*** Opening of The records ***

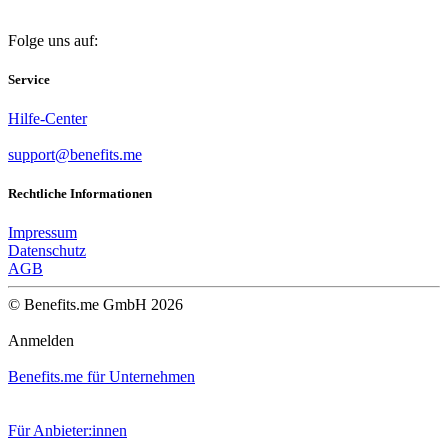
Folge uns auf:
Service
Hilfe-Center
support@benefits.me
Rechtliche Informationen
Impressum
Datenschutz
AGB
© Benefits.me GmbH 2026
Anmelden
Benefits.me für Unternehmen
Für Anbieter:innen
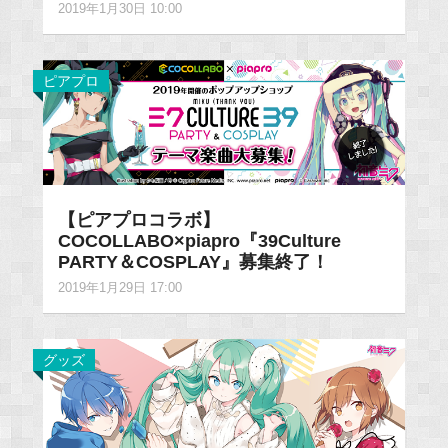
2019年1月30日 10:00
ピアプロ
【ピアプロコラボ】
COCOLLABO×piapro『39Culture
PARTY＆COSPLAY』募集終了！
2019年1月29日 17:00
グッズ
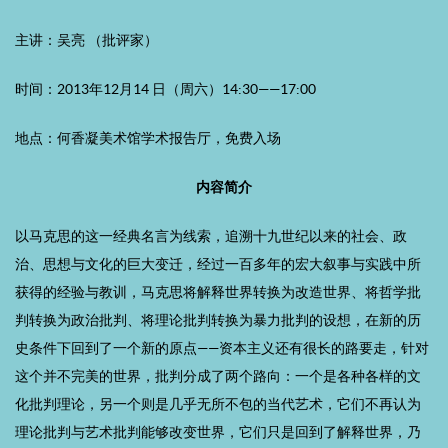
主讲：吴亮 （批评家）
时间：2013年12月14 日（周六）14:30——17:00
地点：何香凝美术馆学术报告厅，免费入场
内容简介
以马克思的这一经典名言为线索，追溯十九世纪以来的社会、政
治、思想与文化的巨大变迁，经过一百多年的宏大叙事与实践中所
获得的经验与教训，马克思将解释世界转换为改造世界、将哲学批
判转换为政治批判、将理论批判转换为暴力批判的设想，在新的历
史条件下回到了一个新的原点——资本主义还有很长的路要走，针对
这个并不完美的世界，批判分成了两个路向：一个是各种各样的文
化批判理论，另一个则是几乎无所不包的当代艺术，它们不再认为
理论批判与艺术批判能够改变世界，它们只是回到了解释世界，乃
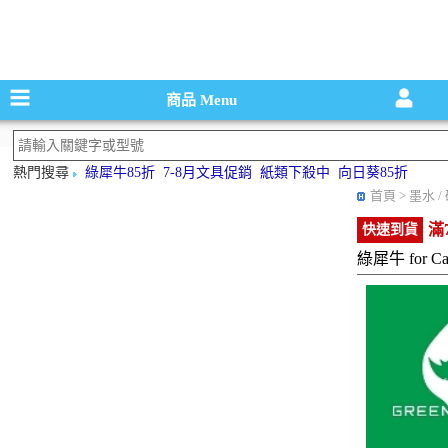
碳粉匣，墨
商品
Menu
熱門搜尋
綠犀牛85折
7-8月文具促銷
紙類下殺中
向日葵85折
首頁
> 墨水 
滿
快速到貨
綠犀牛 for C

*** Close of The records ***

Copy only these lines from the records above, exactly: the one with "support@benefits.me", the one with "地点：何香凝美术馆学术报告厅，免费入场", and those between. Skip the pictures.

support@benefits.me
Rechtliche Informationen
Impressum
Datenschutz
AGB
© Benefits.me GmbH 2026
Anmelden
Benefits.me für Unternehmen
Für Anbieter:innen
2019年1月30日 10:00
ピアプロ
【ピアプロコラボ】
COCOLLABO×piapro『39Culture
PARTY＆COSPLAY』募集終了！
2019年1月29日 17:00
グッズ
主讲：吴亮 （批评家）
时间：2013年12月14 日（周六）14:30——17:00
地点：何香凝美术馆学术报告厅，免费入场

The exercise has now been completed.